Займи в атаке перед собой участок в три метра и действуй. Не задерживайся. На войне не воюют напоказ. Геройство ради геройства не по нашей части.
На щеке Егорушкина ветвистый рубец. Много было калек во времена Второй мировой войны.
— След немецкого штыка?
— Не-е-е, — тянет солдат, — от пули-дуры. Старая метка, с пятнадцатого года, почитай.
Послали Егорушкина с группой солдат за «языком». Залегли у проволоки для прикрытия, а Егорушкин с напарником двинулись дальше. Подползли к землянке. Затаились. Ходит у землянки часовой. Мурлычет что-то себе под нос.
— Сейчас он споткнется об меня, — шепнул напарнику Егорушкин, — тут и хватай его за холку.
А немец прошел рядом. С досады Егорушкин подхватился. Обнял его за шею правой рукой, сгибом локтя стал поднимать подбородок.
— Так нас учили, — рассказывал Егорушкин, — немец станет задыхаться, ослабнет и потеряет сознание. Тут ему кляп в рот, мешок на голову и тащи в свое расположение.
На учении выходило здорово, а тут немец с перепугу присел, и Егорушкин перелетел через его голову. Вскочили оба, наставили друг на друга винтовки.
— Убивать мне его нельзя. Приказано живым доставить. А он как пить дать выстрелит. Надо было моментально шаг в сторону сделать, а я снова оплошал, стою как пень. Немец и пальнул в меня. Пуля щеку задела.
Проводит пальцем вдоль рубца. Вроде проверяет, на месте ли. Разводит руками:
— Метка на всю жизнь. Не исполнил свой маневр, за то и поплатился.

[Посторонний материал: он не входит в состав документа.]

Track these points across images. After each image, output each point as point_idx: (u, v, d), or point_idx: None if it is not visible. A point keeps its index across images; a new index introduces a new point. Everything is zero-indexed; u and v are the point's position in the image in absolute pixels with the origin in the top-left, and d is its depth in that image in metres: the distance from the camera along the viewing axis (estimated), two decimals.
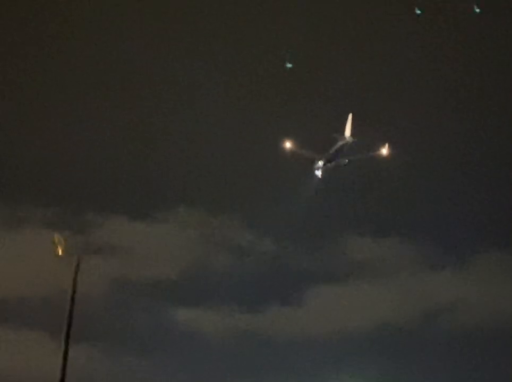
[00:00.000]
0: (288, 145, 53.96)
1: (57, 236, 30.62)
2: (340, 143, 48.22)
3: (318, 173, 51.65)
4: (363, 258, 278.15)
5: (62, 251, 30.48)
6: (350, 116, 47.81)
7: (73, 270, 30.28)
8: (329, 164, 49.44)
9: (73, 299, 29.72)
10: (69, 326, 29.13)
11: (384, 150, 54.90)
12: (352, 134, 48.02)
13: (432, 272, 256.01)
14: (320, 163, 50.13)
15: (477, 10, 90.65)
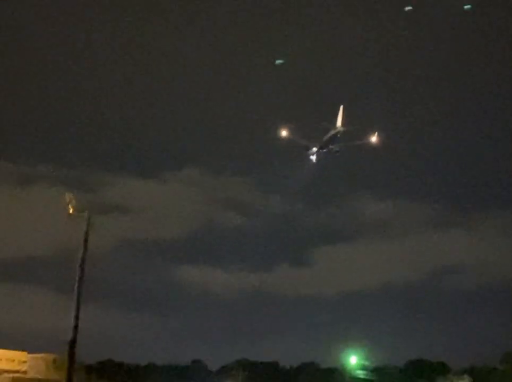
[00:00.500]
0: (284, 133, 55.99)
1: (68, 195, 30.60)
2: (332, 132, 50.99)
3: (313, 158, 53.56)
4: (371, 218, 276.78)
5: (73, 209, 30.46)
6: (341, 108, 50.58)
7: (84, 228, 30.33)
8: (321, 151, 52.04)
9: (84, 257, 29.85)
10: (80, 284, 29.29)
11: (374, 138, 56.92)
12: (343, 124, 50.62)
13: (440, 233, 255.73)
14: (314, 150, 52.66)
15: (468, 6, 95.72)
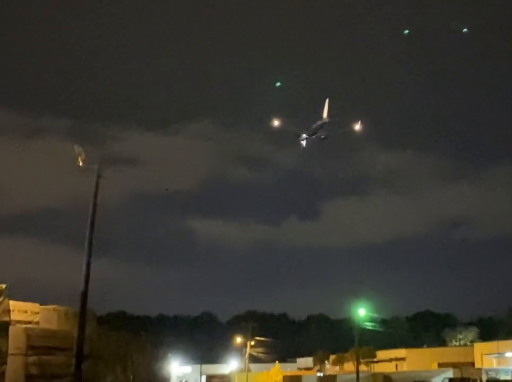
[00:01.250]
0: (276, 123, 61.57)
1: (77, 147, 30.40)
2: (318, 123, 56.30)
3: (303, 143, 58.97)
4: (380, 171, 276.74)
5: (82, 162, 30.32)
6: (327, 101, 55.74)
7: (94, 181, 30.26)
8: (310, 137, 57.78)
9: (94, 210, 29.84)
10: (91, 236, 29.36)
11: (357, 126, 61.50)
12: (328, 115, 55.98)
13: (448, 185, 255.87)
14: (304, 136, 58.06)
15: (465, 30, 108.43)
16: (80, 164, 30.28)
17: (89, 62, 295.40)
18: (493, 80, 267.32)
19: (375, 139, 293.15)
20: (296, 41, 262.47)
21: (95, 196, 30.02)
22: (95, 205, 29.96)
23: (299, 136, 59.27)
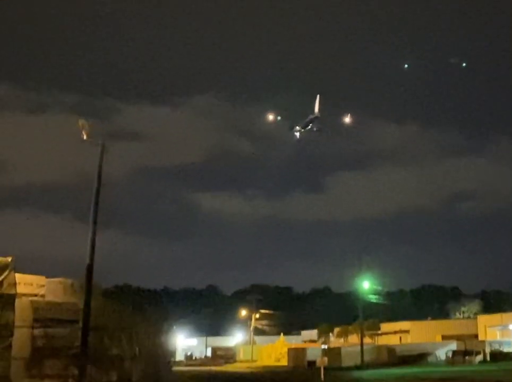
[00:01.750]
0: (270, 117, 65.97)
1: (81, 121, 30.37)
2: (310, 117, 59.89)
3: (297, 134, 62.36)
4: (385, 144, 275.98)
5: (87, 136, 30.30)
6: (318, 97, 59.37)
7: (99, 155, 30.27)
8: (303, 130, 61.30)
9: (99, 184, 29.88)
10: (96, 210, 29.45)
11: (347, 119, 65.66)
12: (320, 110, 59.65)
13: (454, 159, 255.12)
14: (297, 128, 61.43)
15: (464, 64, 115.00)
16: (85, 138, 30.27)
17: (93, 37, 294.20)
18: (498, 53, 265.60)
19: (380, 113, 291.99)
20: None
21: (100, 170, 30.05)
22: (100, 178, 30.00)
23: (293, 128, 62.48)
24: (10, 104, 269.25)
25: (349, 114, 65.18)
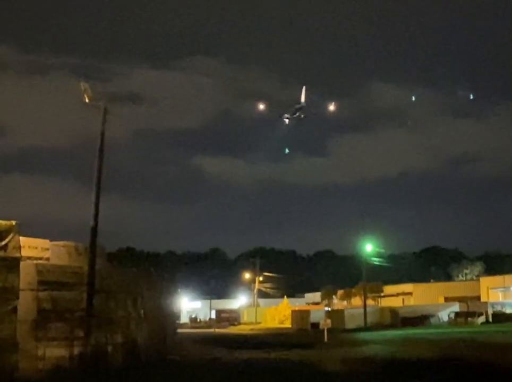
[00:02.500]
0: (261, 106, 72.10)
1: (83, 84, 30.08)
2: (297, 106, 64.85)
3: (286, 121, 67.24)
4: (387, 106, 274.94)
5: (89, 99, 30.06)
6: (304, 88, 65.01)
7: (100, 118, 30.06)
8: (292, 116, 66.13)
9: (102, 147, 29.74)
10: (99, 171, 29.35)
11: (331, 107, 71.93)
12: (305, 100, 64.96)
13: (456, 121, 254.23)
14: (286, 115, 66.43)
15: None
16: (87, 101, 30.02)
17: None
18: (502, 17, 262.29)
19: (382, 75, 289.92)
20: None
21: (102, 133, 29.87)
22: (102, 142, 29.84)
23: (282, 115, 67.71)
24: (11, 66, 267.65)
25: (333, 103, 72.31)
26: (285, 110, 67.12)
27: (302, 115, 66.26)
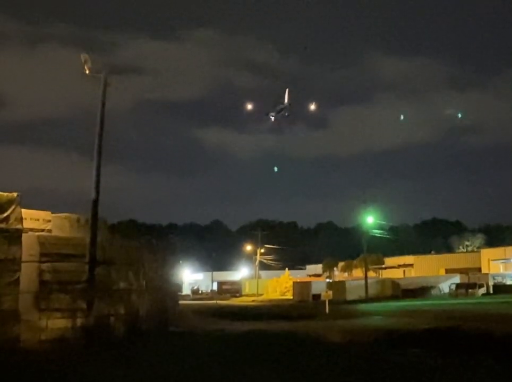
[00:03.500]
0: (249, 106, 78.37)
1: (83, 55, 29.84)
2: (281, 106, 70.46)
3: (272, 118, 72.61)
4: (389, 77, 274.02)
5: (89, 70, 29.83)
6: (287, 90, 70.62)
7: (101, 89, 29.88)
8: (277, 114, 71.76)
9: (102, 119, 29.61)
10: (100, 145, 29.26)
11: (312, 107, 79.41)
12: (289, 101, 70.09)
13: (458, 92, 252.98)
14: (272, 114, 72.10)
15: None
16: (87, 72, 29.80)
17: None
18: None
19: (382, 45, 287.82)
20: None
21: (103, 105, 29.72)
22: (103, 113, 29.70)
23: (268, 114, 73.27)
24: (9, 36, 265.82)
25: (314, 102, 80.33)
26: (271, 109, 73.35)
27: (286, 114, 72.39)
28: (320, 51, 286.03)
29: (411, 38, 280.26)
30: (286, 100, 70.32)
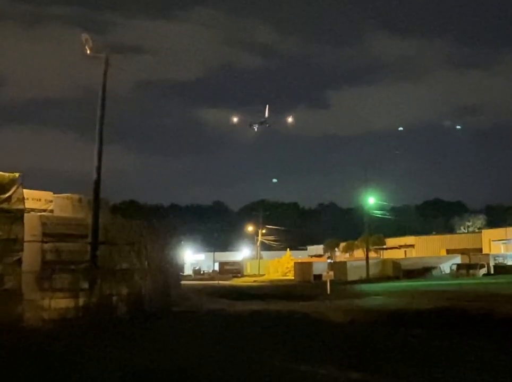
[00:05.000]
0: (234, 119, 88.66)
1: (84, 35, 29.70)
2: (261, 119, 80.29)
3: (255, 128, 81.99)
4: (390, 57, 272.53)
5: (90, 50, 29.71)
6: (267, 106, 79.95)
7: (102, 70, 29.78)
8: (259, 125, 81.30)
9: (103, 99, 29.53)
10: (101, 125, 29.22)
11: (290, 119, 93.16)
12: (268, 115, 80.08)
13: (460, 73, 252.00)
14: (254, 125, 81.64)
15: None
16: (88, 52, 29.67)
17: None
18: None
19: (384, 25, 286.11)
20: None
21: (104, 85, 29.62)
22: (104, 94, 29.62)
23: (251, 125, 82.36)
24: (9, 17, 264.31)
25: (291, 116, 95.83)
26: (254, 121, 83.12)
27: (267, 125, 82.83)
28: (321, 31, 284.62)
29: (412, 18, 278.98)
30: (266, 115, 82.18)
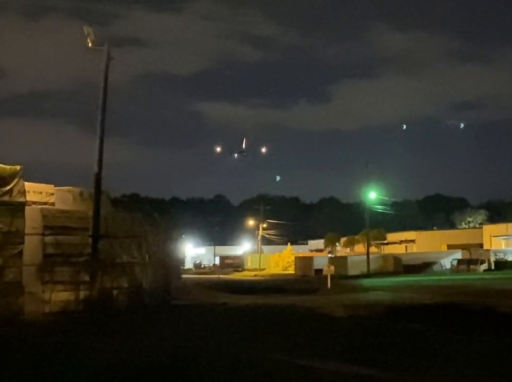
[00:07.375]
0: (218, 149, 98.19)
1: (86, 28, 29.59)
2: (240, 150, 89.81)
3: (235, 156, 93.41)
4: (391, 51, 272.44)
5: (92, 42, 29.61)
6: (245, 139, 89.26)
7: (103, 62, 29.69)
8: (238, 154, 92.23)
9: (105, 92, 29.45)
10: (102, 118, 29.15)
11: (263, 149, 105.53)
12: (246, 146, 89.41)
13: (460, 67, 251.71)
14: (234, 154, 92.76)
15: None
16: (90, 44, 29.56)
17: None
18: None
19: (385, 19, 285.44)
20: None
21: (106, 78, 29.54)
22: (105, 87, 29.53)
23: (231, 153, 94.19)
24: (9, 8, 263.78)
25: (264, 146, 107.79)
26: (234, 150, 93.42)
27: (244, 154, 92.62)
28: (321, 24, 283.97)
29: (414, 11, 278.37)
30: (244, 146, 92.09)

Сколько на теле Егорушкина шрамов, он и сам не знает. Шрамы с давних лет и совсем новые. Всего месяц назад вернулся он из медсанбата. За воинскую доблесть и мужество, за беспримерную храбрость и многолетний боевой опыт произведен Егорушкин в младшие лейтенанты. Под его командование отдан стрелковый взвод. Но не возгордился Егорушкин своим новым положением. Судит о себе по-прежнему скромно:
— Что офицер, что рядовой — все едино. Боец. Офицеру не в пример трудней даже. У солдата ответ за себя только. У офицера — за себя и за подчиненных своих.
Некоторые полагают, будто храбр русский солдат потому, что смерти не боится. Храбр же он на самом деле от того, что любит и высоко ценит человеческую жизнь. За нее и сражается до последнего вздоха.